Paper Structure (20 sections, 12 equations, 10 figures, 13 tables)

This paper contains 20 sections, 12 equations, 10 figures, 13 tables.

Figures (10)

  • Figure 1: Comparison of heterogeneous collaborative strategies. (a) Retraining of the encoders: the fusion network is frozen while the local encoder (denoted as E) is retrained to adapt to data integration; (b) Interpreter-based alignment: local encoder and detection head (denoted as D) are frozen, the interpreter can project the received features into the ego’s feature space; (c) Our method does not require any re-training of encoders or heads, and utilizes a modality-agnostic fusion module to integrate heterogeneous modalities using a ground-truth derived common feature space for alignment.
  • Figure 2: The framework of GT-Space. Heterogeneous features undergo domain conversion before being input into the fusion network. The ground truth object bounding box labels are leveraged to generate a common feature space.
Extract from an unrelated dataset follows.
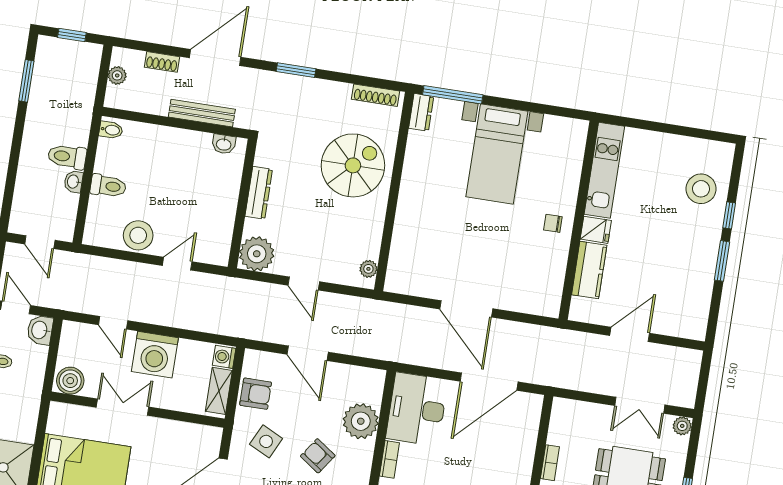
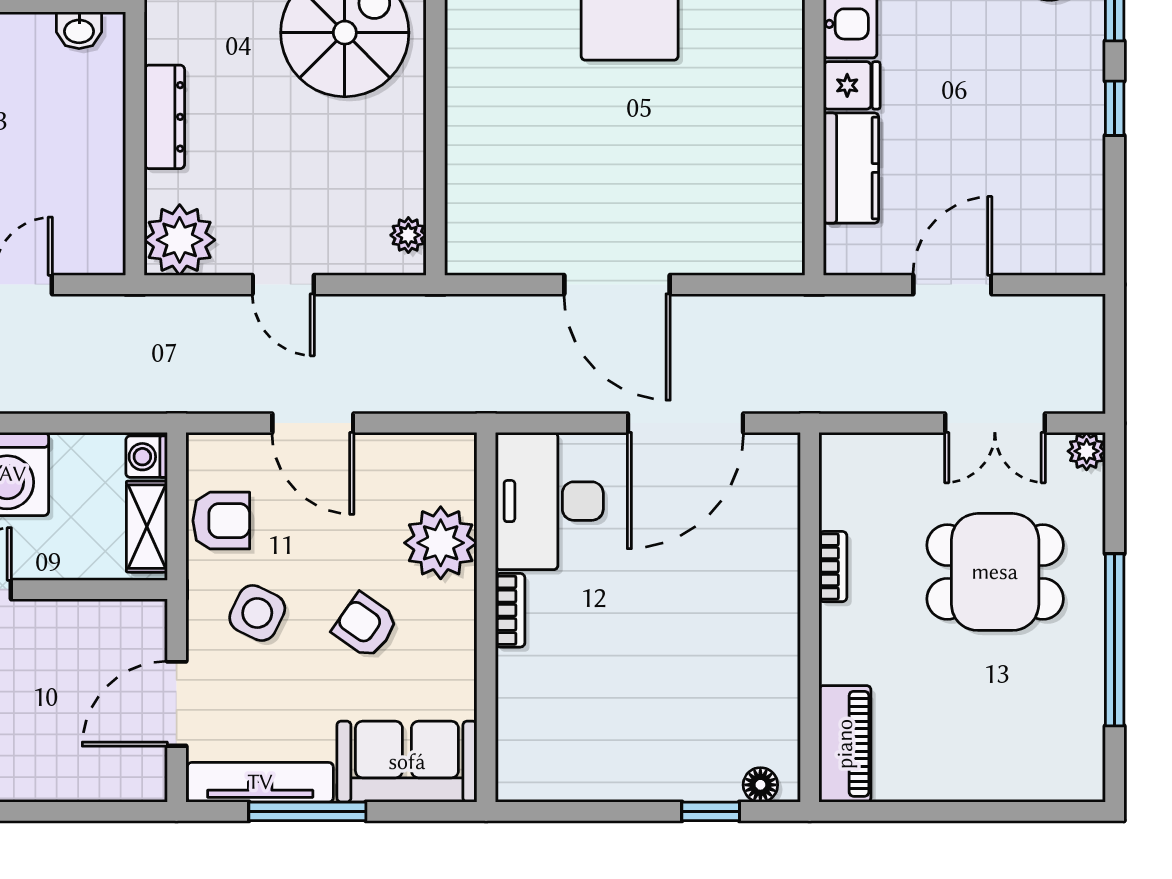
chair: (553, 223) -> (764, 86), removed
window: (722, 261) -> (1115, 108), width x0.67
Heterogeneous features from different agents are projected into the common feature space for alignment and fusion.
  • Figure 3: Feature alignment in GT-Space. (a) Ground truth features generation: The object bounding box labels are encoded and mapped onto the BEV map; (b) Multi-modal transformer: Each modality is mapped into a common feature space by a specific projector; (c) Combinatorial contrastive learning: M1, M2, and M3 denote three different modalities, and computing contrastive loss over all pairs of these modalities enhances the model’s general feature extraction ability; (d) Object-level alignment: Contrastive learning pulls features of the same object closer and pushes those of different objects apart.
  • Figure 4: Performance of under-performing agents on OPV2V. The left column represents Agent 1, and the right column Agent 3. The horizontal axis represents performance without collaboration, while the vertical axis represents collaboration.
  • Figure 5: Robust Experiment to pose error and communication latency.